I learned so many things in this module. I learned that how to do error analysys and different kind of the learning techniques. Thanks Professor Andrew Ng to provide such a valuable and updated stuff.
While the information from this course was awesome I would've liked some hand on projects to get the information running. Nonetheless, the two simulation task were the best (more would've been neat!).
By Vinay N•
Since I myself am working on a few projects, the concepts here are somewhat useful in error reduction. Especially when the models are used to automate medical applications
By Palathingal F•
A unique course to understand the process of establishing a ML project. But lacks tools information and a more structured definition of the process. A bit too theoretical.
By Mahnaz A K•
Thanks for the practical tips and insights from real projects.
Your pool of heroes of deep learning is very skewed. If the field is so skewed, then it's a bigger problem.
By Vivek V A•
Good course for the ones who already started developing ML systems.

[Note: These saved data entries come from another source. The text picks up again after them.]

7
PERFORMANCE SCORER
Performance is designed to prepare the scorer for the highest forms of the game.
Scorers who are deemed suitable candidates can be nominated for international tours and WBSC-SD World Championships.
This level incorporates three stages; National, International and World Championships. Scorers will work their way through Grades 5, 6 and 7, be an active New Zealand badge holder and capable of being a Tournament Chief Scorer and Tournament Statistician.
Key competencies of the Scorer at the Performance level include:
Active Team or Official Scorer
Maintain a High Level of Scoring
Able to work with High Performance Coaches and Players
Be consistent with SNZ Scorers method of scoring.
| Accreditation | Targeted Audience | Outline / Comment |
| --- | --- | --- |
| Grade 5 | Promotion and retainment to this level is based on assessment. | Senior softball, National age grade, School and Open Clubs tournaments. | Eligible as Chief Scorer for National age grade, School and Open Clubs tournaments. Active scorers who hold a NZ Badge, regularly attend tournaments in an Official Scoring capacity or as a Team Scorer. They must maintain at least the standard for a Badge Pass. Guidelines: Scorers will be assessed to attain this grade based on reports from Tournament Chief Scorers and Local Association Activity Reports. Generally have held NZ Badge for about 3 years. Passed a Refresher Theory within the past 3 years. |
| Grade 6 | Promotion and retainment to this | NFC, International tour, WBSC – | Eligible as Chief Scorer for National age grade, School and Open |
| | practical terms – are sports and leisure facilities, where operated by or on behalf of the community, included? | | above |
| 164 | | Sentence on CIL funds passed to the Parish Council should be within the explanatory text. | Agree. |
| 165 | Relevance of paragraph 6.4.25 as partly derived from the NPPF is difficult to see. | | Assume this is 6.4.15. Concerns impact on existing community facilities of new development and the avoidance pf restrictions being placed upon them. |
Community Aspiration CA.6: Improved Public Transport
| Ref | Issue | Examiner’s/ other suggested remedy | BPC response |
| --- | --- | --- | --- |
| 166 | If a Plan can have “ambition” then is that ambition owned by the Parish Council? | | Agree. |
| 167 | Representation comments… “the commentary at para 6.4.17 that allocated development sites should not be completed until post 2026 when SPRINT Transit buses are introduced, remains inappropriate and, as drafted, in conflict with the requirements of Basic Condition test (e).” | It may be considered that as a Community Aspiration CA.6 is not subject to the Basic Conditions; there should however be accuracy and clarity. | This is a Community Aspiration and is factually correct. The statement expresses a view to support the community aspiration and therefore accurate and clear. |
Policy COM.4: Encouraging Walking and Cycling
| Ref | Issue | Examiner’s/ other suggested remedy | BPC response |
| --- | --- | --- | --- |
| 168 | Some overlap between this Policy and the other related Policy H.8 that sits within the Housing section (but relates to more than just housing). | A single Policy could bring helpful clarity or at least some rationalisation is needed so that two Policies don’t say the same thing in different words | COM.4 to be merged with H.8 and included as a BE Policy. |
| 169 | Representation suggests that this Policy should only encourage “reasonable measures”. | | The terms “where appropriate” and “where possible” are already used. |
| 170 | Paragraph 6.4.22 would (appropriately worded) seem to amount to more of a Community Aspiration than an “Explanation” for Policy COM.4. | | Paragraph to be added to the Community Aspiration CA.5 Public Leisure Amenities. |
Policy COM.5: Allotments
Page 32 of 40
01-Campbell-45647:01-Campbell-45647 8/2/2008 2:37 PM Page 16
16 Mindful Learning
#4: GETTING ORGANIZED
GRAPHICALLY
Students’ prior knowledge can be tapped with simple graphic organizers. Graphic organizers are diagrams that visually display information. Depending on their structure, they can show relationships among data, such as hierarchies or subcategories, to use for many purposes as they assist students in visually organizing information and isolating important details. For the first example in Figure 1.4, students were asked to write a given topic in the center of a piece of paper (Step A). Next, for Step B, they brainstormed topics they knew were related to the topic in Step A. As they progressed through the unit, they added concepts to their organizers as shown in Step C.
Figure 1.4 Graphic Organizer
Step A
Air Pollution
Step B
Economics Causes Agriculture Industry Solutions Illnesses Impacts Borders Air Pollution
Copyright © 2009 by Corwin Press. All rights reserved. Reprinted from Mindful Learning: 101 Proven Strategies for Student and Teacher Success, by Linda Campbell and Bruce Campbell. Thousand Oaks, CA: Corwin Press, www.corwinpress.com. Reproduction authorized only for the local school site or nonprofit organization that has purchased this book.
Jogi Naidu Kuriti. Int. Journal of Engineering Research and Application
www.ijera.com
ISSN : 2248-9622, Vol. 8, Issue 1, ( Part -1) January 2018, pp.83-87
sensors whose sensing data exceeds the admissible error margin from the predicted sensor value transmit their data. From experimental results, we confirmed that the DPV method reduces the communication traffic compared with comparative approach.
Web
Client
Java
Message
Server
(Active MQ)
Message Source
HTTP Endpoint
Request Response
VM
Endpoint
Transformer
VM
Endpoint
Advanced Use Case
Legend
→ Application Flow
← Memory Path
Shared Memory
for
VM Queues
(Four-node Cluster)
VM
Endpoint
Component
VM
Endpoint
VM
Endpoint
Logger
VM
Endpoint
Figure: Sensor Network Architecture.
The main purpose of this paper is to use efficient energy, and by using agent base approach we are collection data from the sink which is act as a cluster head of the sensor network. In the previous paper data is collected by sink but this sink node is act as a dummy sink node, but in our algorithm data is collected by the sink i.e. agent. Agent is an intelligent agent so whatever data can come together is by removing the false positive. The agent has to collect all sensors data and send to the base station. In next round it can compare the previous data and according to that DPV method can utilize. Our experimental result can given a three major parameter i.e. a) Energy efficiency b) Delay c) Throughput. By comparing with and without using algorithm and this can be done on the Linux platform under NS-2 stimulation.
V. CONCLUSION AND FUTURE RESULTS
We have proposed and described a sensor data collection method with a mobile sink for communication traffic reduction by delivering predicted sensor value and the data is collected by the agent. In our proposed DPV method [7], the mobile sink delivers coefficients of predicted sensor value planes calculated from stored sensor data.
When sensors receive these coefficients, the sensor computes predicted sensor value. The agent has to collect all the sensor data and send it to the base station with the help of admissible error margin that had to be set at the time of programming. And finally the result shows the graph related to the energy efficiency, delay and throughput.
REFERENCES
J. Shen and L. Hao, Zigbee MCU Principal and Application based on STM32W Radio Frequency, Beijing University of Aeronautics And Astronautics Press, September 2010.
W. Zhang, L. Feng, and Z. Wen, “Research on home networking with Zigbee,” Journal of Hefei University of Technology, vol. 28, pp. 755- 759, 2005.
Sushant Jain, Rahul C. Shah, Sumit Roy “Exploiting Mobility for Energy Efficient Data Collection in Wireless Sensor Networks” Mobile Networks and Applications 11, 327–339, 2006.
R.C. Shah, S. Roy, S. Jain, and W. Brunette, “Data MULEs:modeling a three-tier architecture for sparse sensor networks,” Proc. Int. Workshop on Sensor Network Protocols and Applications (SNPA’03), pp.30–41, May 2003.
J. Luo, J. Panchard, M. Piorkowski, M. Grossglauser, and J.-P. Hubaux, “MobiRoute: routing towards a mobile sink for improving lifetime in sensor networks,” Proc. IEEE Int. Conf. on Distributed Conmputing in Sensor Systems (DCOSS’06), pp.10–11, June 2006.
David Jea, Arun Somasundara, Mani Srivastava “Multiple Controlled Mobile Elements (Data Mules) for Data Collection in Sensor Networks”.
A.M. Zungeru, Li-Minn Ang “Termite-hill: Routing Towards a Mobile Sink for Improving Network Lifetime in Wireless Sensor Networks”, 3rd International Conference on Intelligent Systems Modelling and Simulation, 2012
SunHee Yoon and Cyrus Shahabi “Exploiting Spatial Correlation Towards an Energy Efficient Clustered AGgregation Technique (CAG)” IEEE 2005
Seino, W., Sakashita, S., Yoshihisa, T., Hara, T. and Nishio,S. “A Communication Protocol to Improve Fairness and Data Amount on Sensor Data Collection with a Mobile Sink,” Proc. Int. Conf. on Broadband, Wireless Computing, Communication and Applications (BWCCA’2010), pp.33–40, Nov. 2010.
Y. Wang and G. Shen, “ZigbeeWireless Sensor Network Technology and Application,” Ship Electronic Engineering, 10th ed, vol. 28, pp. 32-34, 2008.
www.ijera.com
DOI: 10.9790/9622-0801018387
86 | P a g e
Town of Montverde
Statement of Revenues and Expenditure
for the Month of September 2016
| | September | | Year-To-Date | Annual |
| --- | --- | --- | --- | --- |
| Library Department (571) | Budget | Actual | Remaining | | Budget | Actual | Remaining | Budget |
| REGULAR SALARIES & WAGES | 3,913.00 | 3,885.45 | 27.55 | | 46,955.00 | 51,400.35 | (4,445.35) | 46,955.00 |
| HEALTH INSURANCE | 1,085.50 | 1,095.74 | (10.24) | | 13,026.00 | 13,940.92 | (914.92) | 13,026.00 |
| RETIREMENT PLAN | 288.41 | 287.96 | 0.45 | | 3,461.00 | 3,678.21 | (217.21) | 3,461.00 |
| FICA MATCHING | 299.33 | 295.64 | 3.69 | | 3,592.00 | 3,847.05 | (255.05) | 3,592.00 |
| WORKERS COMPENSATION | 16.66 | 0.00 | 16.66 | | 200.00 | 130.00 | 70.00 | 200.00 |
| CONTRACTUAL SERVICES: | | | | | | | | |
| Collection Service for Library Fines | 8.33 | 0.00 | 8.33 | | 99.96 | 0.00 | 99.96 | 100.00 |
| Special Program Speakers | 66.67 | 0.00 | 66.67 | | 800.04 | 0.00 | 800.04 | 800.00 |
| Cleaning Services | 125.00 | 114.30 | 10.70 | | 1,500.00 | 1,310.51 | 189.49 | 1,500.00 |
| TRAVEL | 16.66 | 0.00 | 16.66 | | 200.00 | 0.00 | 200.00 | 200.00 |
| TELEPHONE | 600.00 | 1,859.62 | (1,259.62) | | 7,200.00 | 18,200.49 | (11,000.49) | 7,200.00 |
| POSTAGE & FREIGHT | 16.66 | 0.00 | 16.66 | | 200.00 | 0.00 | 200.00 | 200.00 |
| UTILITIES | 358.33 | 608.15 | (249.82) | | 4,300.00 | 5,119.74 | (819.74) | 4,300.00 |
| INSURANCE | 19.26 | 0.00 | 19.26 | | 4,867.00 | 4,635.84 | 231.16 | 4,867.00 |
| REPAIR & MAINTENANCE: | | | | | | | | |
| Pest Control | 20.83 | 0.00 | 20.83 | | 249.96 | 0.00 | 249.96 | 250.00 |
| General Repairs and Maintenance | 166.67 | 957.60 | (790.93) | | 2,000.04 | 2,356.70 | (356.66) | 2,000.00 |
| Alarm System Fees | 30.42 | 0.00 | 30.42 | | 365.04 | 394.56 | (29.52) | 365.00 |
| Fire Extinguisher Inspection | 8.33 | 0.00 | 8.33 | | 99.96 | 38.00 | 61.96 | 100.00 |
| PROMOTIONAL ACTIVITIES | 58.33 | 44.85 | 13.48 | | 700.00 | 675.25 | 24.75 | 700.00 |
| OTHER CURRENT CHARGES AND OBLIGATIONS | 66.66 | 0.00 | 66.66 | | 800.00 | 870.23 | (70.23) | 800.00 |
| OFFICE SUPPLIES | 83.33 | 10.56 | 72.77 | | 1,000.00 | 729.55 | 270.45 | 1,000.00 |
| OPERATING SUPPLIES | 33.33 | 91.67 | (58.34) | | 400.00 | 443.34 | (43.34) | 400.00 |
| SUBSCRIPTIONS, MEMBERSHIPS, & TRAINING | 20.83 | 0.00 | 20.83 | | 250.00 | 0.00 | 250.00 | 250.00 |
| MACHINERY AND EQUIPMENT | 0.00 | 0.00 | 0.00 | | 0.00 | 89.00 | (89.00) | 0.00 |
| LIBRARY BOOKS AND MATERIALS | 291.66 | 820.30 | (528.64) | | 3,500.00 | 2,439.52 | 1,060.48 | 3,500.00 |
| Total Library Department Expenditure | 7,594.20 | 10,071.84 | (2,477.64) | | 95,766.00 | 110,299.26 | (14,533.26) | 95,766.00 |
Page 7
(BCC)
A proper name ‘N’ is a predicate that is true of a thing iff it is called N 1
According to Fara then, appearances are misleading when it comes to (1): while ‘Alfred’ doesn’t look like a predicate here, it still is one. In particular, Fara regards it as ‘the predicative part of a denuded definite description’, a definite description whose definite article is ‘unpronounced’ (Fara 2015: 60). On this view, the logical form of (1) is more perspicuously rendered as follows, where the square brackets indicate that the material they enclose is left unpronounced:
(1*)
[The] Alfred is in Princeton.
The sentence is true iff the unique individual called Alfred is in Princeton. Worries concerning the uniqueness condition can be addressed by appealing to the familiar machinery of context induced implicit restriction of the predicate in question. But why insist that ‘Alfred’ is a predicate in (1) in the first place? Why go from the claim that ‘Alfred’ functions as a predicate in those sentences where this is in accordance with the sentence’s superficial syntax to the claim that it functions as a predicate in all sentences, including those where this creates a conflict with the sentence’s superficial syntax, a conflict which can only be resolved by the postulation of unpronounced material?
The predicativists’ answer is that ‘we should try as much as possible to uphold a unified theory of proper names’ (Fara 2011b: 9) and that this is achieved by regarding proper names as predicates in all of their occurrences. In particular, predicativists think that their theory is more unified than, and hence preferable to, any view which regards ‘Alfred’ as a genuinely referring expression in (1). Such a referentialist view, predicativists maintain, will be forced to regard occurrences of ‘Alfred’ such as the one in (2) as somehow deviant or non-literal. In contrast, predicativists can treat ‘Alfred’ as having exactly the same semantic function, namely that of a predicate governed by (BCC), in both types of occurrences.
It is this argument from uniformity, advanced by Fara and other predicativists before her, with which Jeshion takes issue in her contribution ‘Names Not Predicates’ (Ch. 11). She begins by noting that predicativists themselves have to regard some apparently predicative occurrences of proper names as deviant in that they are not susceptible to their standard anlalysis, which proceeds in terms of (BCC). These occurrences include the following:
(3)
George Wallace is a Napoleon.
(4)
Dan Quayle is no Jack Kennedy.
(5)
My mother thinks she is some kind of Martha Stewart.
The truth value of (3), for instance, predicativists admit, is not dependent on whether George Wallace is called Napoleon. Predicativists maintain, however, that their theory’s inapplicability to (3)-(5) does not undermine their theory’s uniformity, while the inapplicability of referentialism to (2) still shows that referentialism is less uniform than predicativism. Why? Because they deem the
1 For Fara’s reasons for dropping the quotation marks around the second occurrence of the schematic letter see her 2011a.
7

This will help us in improving the ML systems and identify what can be done for which kind of problems
By Ivan L•
Most of the material was quite useful, but some was, perhaps, too obvious. Also, some things were discussed too thoroughly, and, in my opinion, that was a waste of time.
By Алексей А•
Would be great to obtain more concrete information.
For example, instead of "requires much more training data" to obtain "requires ~1'000'000 samples instead of ~100'000"
By Rafal S•
Excellent content overall. However, reiterates some of the knowledge already presented in the two previous courses of the specialization. Lacks programming assignments.
By Amir R K P•
I wish there was more examples, visualization and depiction of work with referral to papers or experiment here. or perhaps a bit of project management, data management.
By Pete C•
Enjoyable, but felt a little less challenging and more hastily assembled. Regardless, the material is valuable and as always, a pleasure to be instructed by Andrew Ng.
By Lars R•
The course material is relevant and useful, however, I agree with other reviewers that these 2 weeks should rather be a 1-2 weeks addition to one of the other courses.
By Andrew R•
Quick course. Worth taking because gives some practical guidance on what avenues to pursue when finding a optimal model (which takes into account human time required)
By Poorya F•
The first week is too long with repetitive materials. The second week is very interesting. However, I wish the course was designed such that it required some coding.
By Hany T•
Great course, great professor .. the only issue is that I feel sleepy every time I watch the videos :), it's some how single tone. Also the audio could be improved.
By Karthikeyan C (•
It is always important to learn above the problem-solving methods and tools. This course teaches the complete diagnosis methodologies for Machine Learning problems
By Mehran M•
Overall, very informative, however I think the content of this course could be divided between the first and the second course.More assignments would've been nice.
By Rajesh R•
Lots of practical advice and ideas on how to work on actual projects and things to look out for. Great stuff. Wish it had a few programming exercises or a project.
By Ross K•
Useful introduction to meta-level principles of machine learning process management, but not quite as groundbreaking or well-instructed as the previous two courses
By kArThIk T•
A real time project or programming assignment could improve our confidence level.
All of these courses if it had readable material along with video, it'd be great.
Hope to have coding practices for the second week's materials.
Anyway, the current course is already very helpful. Thanks to Andrew and all staff behind the scene!
By Jussi V•
Content is good, but a bit thin... This course makes sense as part of the deep learning specialisation, even if this is a bit too short to be a course of its own.
By Boris D•
A bit less interesting than the others I think. To me the whole first week was full of obvious stuff. The second week, however, was very interesting and helpful.
By Subash P•
There was lot of theory and probably not one of my strengths. However the content is very useful for bringing some structure to machine learning problem solving.
By Jaime R•
This course could have just been an extra week or two of course 2. It doesn't have the depth of the others, although it is very practical and I like the content
By Calvin K•
Good advice on how to work on a machine learning project from the ground up. Tho most of the material is already covered in Ng's Machine Learning Yearning book.
By Deleted A•
Nice to see a course on machine learning about the 'other stuff' around machine learning. However, links didn't work half the time and it was a bit unpolished.